Sony Pictures India uses data lake to modernise downstream applications

Sony’s indirect wholly-owned Indian subsidiary, Sony Pictures Network India (SPNI) has built data lakes on Amazon Web Services (AWS) to help modernise all its downstream applications.

SPNI’s head of infrastructure and analytics, Mahesh Patil, told the recent AWS Summit India 2022 that the use of AWS services had helped the company focus more on building advanced use cases and, at the same time, “extensively” enhance customer experience, among other business outcomes.

Patil added that the company has also solved the complex problem of extracting Broadcast and Research Council (BARC) data on viewership using the YUMI application and transforming the data at scale.

“Modernising application and cloud-native services provided us faster time to market and the pay-as-you-go model decreased total cost of ownership,” he said.

SPNI embarked on its digital transformation journey in 2021 with AWS and other partners.

The large and complex nature of this modernisation project required services spanning nine different tracks including a data lake, machine learning operations (ML Ops), SAP S4/HANA, robotic process automation, and middleware business logic deployments using AWS Step Functions, broadcasting management systems, and much more.

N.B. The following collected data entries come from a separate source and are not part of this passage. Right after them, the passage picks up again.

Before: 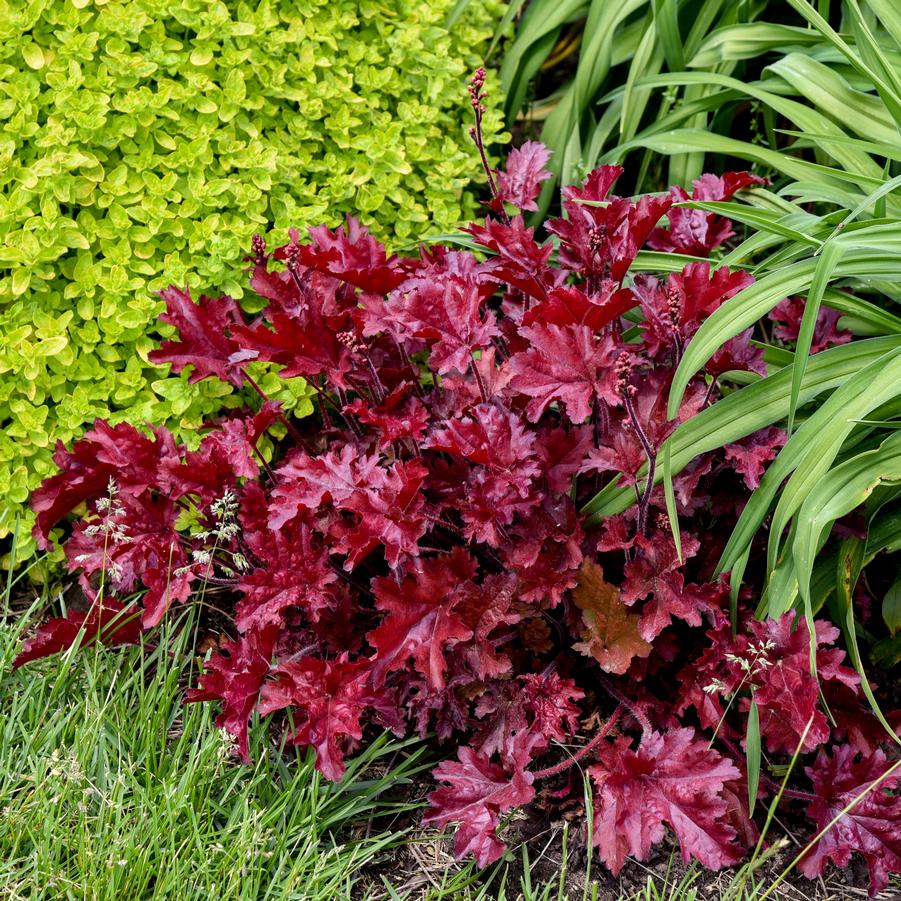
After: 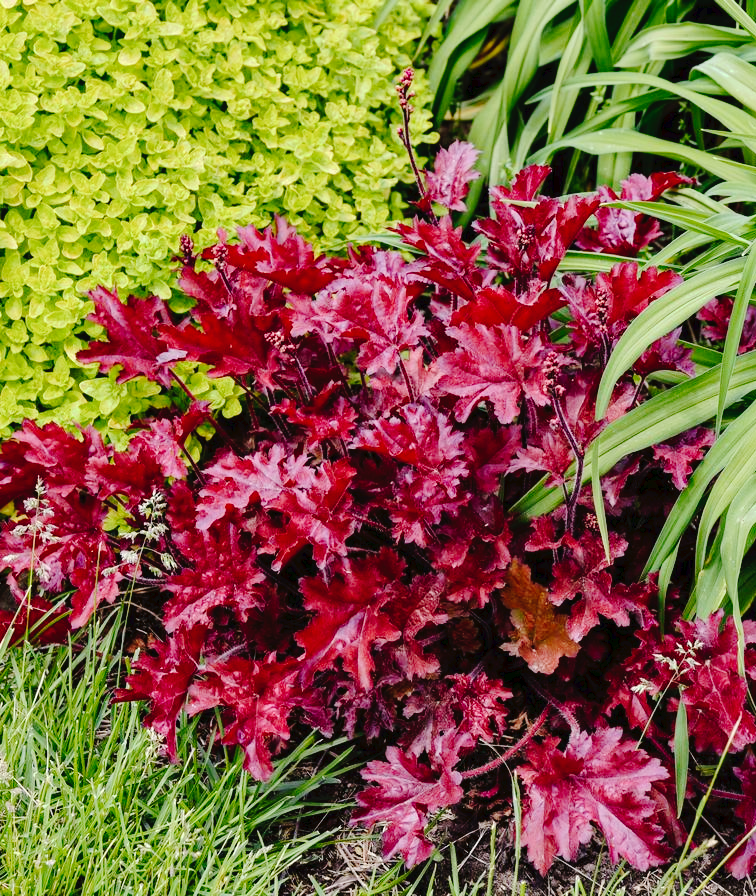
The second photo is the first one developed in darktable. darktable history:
crop: left 8.026%, right 7.374%
tone curve: curves: ch0 [(0, 0) (0.003, 0.026) (0.011, 0.03) (0.025, 0.038) (0.044, 0.046) (0.069, 0.055) (0.1, 0.075) (0.136, 0.114) (0.177, 0.158) (0.224, 0.215) (0.277, 0.296) (0.335, 0.386) (0.399, 0.479) (0.468, 0.568) (0.543, 0.637) (0.623, 0.707) (0.709, 0.773) (0.801, 0.834) (0.898, 0.896) (1, 1)], preserve colors none
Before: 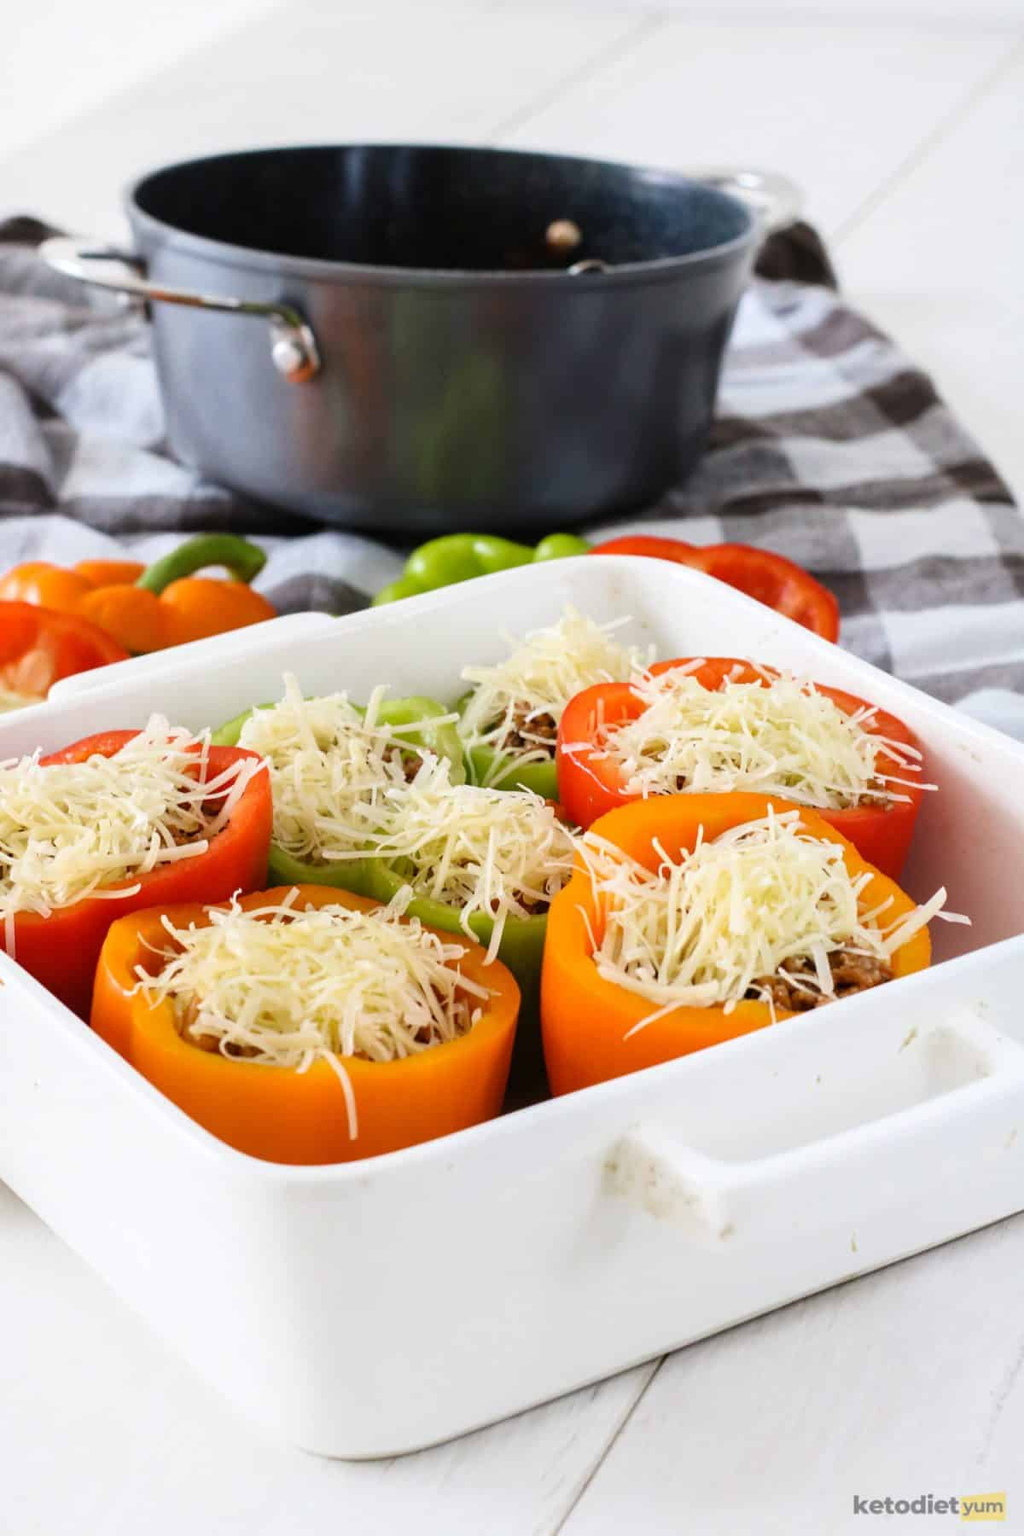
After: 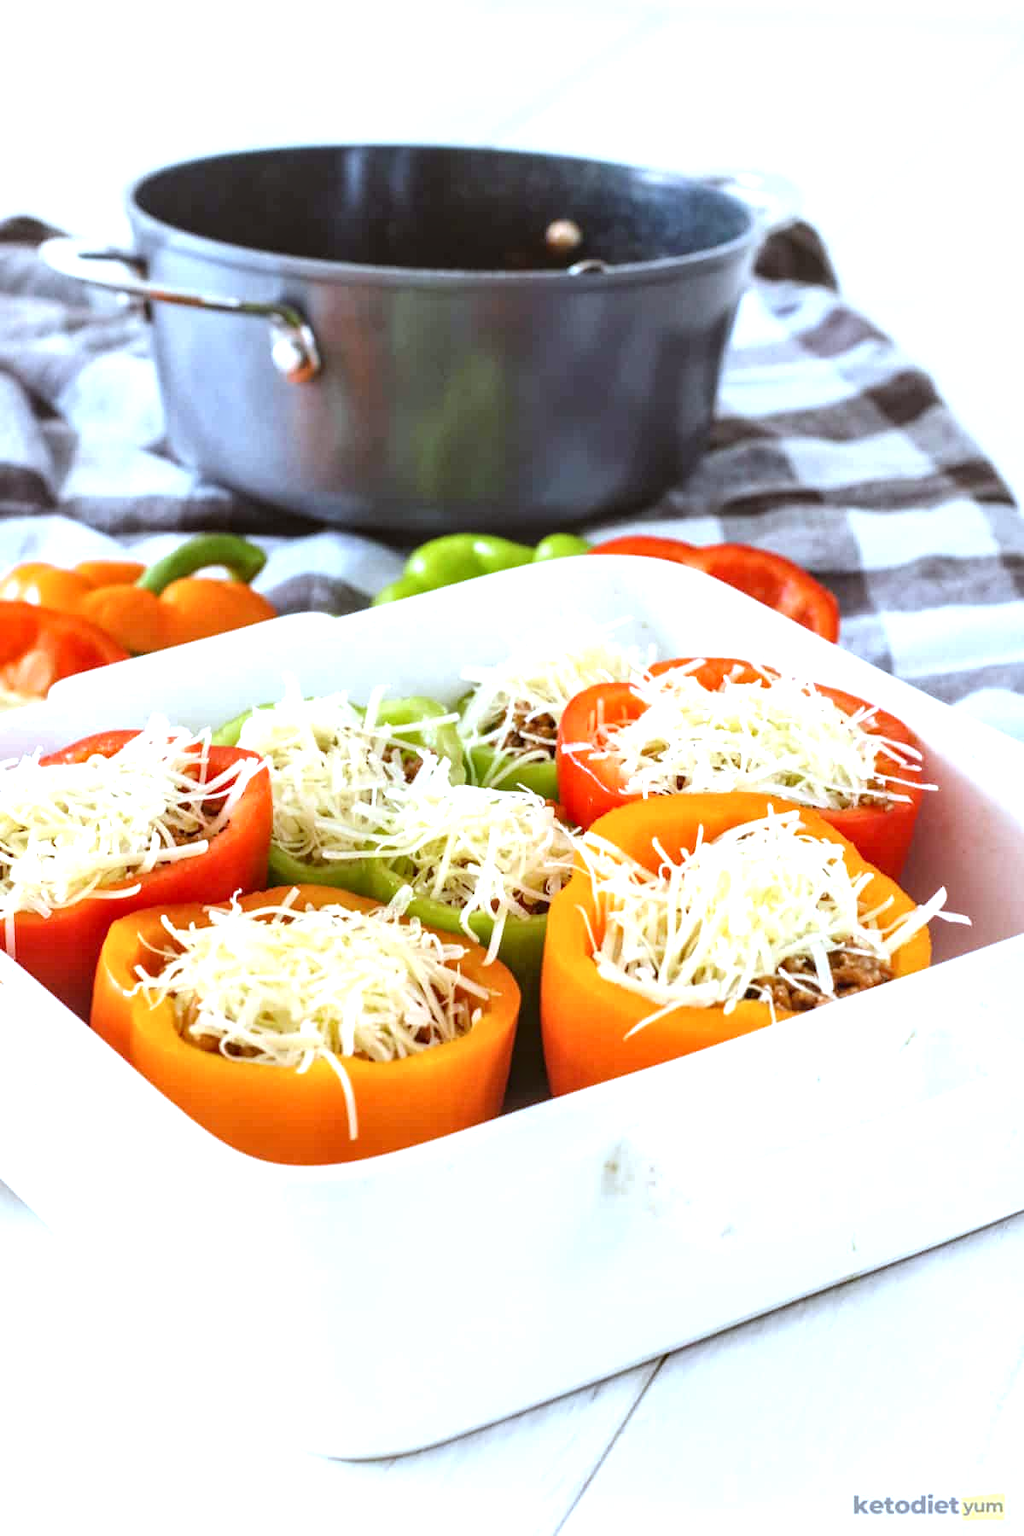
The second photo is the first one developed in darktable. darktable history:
white balance: red 0.954, blue 1.079
exposure: black level correction 0, exposure 0.7 EV, compensate exposure bias true, compensate highlight preservation false
color correction: highlights a* -3.28, highlights b* -6.24, shadows a* 3.1, shadows b* 5.19
local contrast: on, module defaults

While SPNI’s existing infrastructure couldn’t support the latest use cases, the tech team decided to build an edge competent data analytics platform that would not only support new use cases but also provide unified access to data, comprehensive analytics and security for all business units.

“For instance, our artificial intelligence (AI) and machine learning platforms built with AWS can schedule TV shows based on ratings, popularity and other analytics,” said Patil.

‘Future ready’ architecture

Patil said when the team switched to AWS it expected the data lake to act as the foundation layer for AI/ML implementation and the new platform to provide automated deployments.

The focus was not simply on integrating a data lake with a data warehouse, but rather on integrating a data lake, a data warehouse and purpose-built stores, enabling unified governance and easy data movement.

“We designed the future-ready data lake architecture based on Lambda pattern for big data problems,” Patil said

SPNI’s enterprise data lake architecture supports multiple types of data sources, including structured, semi-structured and unstructured.

It has more than 23 source systems covering sales and distribution, content, production and operations, broadcasting, enterprise applications, and digital publishing.

The tech teams extended the data lake platform by ingesting data from its master data management (MDM) system, vendor risk management (VRM) and employee data for HR operations.

The data was stored, curated and made available on Amazon S3 which serves as a data lake for all downstream applications and analytics in a seamless fashion using several ingestion mechanisms.

“The set-up scales to more than 700 data sets with 1800 plus tables, handling terabytes of data… The architecture established a common injection site to bring the data to a data lake that will support different mechanisms,” he explained.

Patil said SPNI was able to reduce the extract, transform and load (ETL) execution timelines by nearly 80 percent compared to the existing on-premises data warehouse.

Additionally, it has also provided the flexibility to scale the critical workload automatically based on a spike, using the serverless architecture.

“We achieved 85 percent automation in data pipeline CI/CD environment deployment with the new edge enterprise data lake architecture that is highly robust.”

Patil said all the data pipelines were entirely automated by AWS and they had set up a landing zone to put necessary guardrails across the organisation.

“A single click deployment cloud formation template has been created and is used to set up additional environments such as development, staging, pre-production and others… The architecture is completely scalable to address any future requirements, covering real-time data processing unstructured data and video analytics,” he explained.

YUMI analytics

YUMI Analytics, an advanced software with respect to television measurement and insights, is a critical source system that does not allow cloning and imaging, and cannot scale PostgreSQL procedures, Patil said.

The AWS tech team devised a workaround to clone the YUMI application by copying the day directory structure from Amazon EC2 to another application, thereby saving a lot of effort in configuring the application, he added.

Patil said with further steps, the company has been able to enable zero code file maintenance and availability, eliminating bad scripts by reading the flat datasets.

"We have also converted the PostgreSQL procedures into scalable and resource-optimised AWS Glue jobs," he said.

As a key objective, Patil suggested firms should create a solid business case and build a roadmap to achieve incremental gains.

“The recipe for digital transformation is centred around people, process and technology… Setting clear, measurable KPIs (key performance indicators) can help assess and move forward on the journey,” he added.